Another mythical place that transcends time and place is Avalon, the place where King Arthur was taken to be healed of his wounds after his last Battle of Camlann. Camelot was the capital of the realm of King Arthur and his Knights of the Round Table; it is a timeless land of forests, castles, and magic. Another example is the Sumerian Dilmun, where no illness, grieving or old age existed. Greek poets, including Homer, described Elysium, also known as the Elysian Fields, located at the end of the world. Hesiod, in his poem Works and Days (1979), also describes a Golden Age where people did not grow old or work.

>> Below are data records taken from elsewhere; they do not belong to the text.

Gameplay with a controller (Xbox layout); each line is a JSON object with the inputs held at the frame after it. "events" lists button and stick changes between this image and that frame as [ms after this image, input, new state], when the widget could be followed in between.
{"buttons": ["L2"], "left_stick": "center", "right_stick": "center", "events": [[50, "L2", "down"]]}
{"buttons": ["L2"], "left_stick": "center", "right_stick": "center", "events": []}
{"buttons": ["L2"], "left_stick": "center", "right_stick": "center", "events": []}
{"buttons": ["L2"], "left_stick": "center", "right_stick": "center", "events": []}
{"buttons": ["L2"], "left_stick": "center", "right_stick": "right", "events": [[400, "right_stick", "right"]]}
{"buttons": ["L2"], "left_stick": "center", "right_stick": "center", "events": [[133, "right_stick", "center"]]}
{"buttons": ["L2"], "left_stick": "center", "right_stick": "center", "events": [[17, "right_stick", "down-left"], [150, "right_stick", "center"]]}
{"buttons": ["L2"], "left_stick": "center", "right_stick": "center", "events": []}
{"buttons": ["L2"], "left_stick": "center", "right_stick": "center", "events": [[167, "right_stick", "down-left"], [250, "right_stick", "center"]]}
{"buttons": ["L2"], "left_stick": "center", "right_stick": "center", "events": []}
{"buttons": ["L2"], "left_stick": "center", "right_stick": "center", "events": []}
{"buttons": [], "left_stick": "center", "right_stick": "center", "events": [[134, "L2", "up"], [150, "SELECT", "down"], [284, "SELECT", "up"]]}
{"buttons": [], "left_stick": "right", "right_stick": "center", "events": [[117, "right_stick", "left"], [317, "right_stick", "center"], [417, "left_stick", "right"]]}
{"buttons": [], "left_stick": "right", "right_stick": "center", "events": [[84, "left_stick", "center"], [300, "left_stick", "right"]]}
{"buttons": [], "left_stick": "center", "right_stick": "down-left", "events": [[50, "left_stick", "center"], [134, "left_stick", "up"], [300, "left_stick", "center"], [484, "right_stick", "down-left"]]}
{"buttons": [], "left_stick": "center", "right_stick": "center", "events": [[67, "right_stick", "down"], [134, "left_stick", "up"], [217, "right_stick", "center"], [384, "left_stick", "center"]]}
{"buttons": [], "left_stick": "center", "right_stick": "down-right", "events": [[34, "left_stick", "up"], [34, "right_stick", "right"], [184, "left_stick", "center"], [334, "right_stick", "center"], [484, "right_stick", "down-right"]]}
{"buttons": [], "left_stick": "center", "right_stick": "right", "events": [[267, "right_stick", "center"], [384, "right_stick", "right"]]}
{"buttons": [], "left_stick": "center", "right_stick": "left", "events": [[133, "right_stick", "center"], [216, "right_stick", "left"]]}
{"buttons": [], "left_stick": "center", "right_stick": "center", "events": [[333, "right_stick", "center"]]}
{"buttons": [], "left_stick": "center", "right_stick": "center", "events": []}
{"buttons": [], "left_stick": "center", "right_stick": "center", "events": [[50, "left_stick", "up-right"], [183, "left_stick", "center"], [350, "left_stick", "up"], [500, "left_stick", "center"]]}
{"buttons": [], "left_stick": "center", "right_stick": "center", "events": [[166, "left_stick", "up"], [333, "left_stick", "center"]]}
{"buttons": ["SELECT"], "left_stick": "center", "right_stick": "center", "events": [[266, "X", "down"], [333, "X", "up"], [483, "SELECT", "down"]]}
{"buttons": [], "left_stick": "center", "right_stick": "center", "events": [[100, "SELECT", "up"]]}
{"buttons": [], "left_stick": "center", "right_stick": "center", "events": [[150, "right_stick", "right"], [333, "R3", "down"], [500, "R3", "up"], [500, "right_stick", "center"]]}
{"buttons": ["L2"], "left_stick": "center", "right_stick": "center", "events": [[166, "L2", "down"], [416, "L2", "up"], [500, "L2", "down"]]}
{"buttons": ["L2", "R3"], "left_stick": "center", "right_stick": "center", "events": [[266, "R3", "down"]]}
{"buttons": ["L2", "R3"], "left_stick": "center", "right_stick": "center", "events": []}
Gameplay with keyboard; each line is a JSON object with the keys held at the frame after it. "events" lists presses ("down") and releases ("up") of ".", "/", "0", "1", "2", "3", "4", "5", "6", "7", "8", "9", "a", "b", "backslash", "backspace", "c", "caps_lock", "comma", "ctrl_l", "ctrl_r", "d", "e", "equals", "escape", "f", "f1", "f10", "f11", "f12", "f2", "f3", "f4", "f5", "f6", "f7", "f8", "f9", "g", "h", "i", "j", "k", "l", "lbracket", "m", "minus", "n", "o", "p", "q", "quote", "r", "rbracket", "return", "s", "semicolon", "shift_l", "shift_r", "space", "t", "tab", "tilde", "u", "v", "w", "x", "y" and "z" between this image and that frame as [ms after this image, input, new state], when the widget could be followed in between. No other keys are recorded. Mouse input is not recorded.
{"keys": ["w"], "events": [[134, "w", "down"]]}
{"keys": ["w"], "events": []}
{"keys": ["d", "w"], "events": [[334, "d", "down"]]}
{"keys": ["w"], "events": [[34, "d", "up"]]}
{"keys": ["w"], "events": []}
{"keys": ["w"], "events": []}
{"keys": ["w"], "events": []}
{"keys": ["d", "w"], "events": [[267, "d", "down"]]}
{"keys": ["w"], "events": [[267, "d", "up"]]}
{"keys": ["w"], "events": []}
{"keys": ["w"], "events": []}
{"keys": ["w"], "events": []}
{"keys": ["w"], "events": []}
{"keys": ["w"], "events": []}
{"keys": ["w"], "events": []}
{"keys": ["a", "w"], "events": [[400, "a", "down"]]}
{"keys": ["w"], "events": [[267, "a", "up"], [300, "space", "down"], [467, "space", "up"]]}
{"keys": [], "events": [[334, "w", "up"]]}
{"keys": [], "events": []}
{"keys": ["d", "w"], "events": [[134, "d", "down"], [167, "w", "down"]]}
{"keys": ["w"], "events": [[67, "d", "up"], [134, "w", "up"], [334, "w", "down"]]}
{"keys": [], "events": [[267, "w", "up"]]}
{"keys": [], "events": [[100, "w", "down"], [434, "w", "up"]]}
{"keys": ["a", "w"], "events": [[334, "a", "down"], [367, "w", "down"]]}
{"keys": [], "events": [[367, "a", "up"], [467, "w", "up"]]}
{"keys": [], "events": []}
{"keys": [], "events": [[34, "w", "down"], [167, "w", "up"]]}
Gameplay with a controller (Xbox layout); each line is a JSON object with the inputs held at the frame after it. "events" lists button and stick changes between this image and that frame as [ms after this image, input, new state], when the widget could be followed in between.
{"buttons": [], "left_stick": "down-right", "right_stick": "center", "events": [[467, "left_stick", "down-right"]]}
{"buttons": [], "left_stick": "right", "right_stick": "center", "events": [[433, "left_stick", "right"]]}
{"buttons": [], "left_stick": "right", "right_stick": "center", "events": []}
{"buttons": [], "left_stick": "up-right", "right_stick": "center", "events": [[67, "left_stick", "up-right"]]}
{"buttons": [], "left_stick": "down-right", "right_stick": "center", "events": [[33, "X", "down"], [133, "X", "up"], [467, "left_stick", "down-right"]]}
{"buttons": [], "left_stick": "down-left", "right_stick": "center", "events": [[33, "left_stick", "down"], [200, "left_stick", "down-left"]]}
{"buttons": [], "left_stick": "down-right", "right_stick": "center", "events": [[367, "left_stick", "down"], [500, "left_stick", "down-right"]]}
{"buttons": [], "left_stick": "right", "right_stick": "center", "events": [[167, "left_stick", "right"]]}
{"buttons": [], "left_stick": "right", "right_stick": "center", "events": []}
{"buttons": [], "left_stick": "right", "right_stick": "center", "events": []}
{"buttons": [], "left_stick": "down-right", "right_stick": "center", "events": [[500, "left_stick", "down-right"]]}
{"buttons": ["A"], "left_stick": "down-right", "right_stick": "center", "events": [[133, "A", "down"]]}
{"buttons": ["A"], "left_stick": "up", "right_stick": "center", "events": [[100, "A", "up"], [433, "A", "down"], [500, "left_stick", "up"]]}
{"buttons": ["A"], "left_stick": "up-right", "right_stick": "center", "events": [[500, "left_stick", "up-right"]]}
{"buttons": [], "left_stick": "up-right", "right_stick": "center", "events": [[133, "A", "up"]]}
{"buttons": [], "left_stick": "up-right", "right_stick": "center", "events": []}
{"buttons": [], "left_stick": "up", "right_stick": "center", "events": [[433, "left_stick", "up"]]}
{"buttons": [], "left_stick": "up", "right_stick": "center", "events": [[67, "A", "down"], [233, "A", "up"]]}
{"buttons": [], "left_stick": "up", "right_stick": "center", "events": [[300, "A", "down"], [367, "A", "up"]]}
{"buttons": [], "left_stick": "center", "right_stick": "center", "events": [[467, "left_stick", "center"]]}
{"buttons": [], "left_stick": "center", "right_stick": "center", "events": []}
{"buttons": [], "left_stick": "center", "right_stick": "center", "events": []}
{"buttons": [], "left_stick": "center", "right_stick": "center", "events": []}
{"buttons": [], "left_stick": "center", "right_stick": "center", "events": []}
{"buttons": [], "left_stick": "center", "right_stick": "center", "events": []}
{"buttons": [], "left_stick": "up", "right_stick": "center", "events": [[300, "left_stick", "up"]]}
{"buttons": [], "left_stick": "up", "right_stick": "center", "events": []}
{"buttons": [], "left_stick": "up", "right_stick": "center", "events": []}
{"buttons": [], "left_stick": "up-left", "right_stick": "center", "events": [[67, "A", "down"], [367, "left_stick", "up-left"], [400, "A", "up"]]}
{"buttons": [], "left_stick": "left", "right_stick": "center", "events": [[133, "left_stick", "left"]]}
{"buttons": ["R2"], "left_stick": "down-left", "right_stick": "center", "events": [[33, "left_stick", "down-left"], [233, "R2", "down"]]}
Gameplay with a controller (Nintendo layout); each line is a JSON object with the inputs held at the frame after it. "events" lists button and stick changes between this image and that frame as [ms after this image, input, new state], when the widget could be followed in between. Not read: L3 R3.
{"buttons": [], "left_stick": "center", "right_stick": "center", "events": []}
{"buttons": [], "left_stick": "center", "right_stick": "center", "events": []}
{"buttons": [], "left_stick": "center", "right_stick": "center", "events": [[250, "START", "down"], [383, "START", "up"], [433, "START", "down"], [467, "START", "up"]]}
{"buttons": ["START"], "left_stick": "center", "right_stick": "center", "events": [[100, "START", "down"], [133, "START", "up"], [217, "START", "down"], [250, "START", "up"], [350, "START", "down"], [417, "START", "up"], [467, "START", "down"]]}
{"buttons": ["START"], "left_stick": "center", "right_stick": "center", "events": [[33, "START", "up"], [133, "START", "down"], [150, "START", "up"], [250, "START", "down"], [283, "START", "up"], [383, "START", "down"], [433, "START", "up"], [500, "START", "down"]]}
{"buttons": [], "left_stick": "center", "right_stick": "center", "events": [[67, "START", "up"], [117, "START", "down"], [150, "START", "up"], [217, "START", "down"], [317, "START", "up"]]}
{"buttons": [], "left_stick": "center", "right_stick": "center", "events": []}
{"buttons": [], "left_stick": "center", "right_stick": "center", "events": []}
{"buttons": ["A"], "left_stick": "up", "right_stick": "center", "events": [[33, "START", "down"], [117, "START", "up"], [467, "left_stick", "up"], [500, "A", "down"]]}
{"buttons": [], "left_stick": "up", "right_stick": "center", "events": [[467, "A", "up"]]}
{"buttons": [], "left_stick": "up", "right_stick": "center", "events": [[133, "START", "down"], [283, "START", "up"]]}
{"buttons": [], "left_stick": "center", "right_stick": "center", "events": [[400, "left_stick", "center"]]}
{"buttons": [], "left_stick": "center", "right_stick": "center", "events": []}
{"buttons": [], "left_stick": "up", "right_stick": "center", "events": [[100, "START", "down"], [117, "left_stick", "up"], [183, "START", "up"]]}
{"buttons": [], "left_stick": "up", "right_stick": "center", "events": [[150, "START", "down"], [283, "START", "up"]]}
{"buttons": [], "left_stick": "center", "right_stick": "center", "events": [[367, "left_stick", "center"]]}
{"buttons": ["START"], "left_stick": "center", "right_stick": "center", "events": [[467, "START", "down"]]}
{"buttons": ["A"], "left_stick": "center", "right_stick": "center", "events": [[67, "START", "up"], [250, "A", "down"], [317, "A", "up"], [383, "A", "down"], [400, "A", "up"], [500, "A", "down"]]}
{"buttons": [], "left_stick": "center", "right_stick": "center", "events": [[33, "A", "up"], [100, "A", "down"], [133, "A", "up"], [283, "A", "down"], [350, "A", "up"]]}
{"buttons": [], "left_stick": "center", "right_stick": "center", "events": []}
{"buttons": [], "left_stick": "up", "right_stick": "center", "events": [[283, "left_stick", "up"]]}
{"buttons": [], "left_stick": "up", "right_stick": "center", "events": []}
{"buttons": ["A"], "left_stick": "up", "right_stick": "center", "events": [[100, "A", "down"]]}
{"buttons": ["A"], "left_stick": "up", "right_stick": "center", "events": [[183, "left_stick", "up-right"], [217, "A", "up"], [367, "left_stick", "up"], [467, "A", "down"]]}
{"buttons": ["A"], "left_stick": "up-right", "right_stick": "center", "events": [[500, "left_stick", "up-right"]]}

Myths act as a framework for people to construct their identities. By employing myths of lost continents like Atlantis and Lemuria, people are able to displace themselves in a nostalgic past. When western science confronts these views, the occult information is moved to less accessible forms of information, such as below ground or on the astral plane. Therefore, those who are not ready for the information spiritually will not gain access and cannot refute claims of its existence.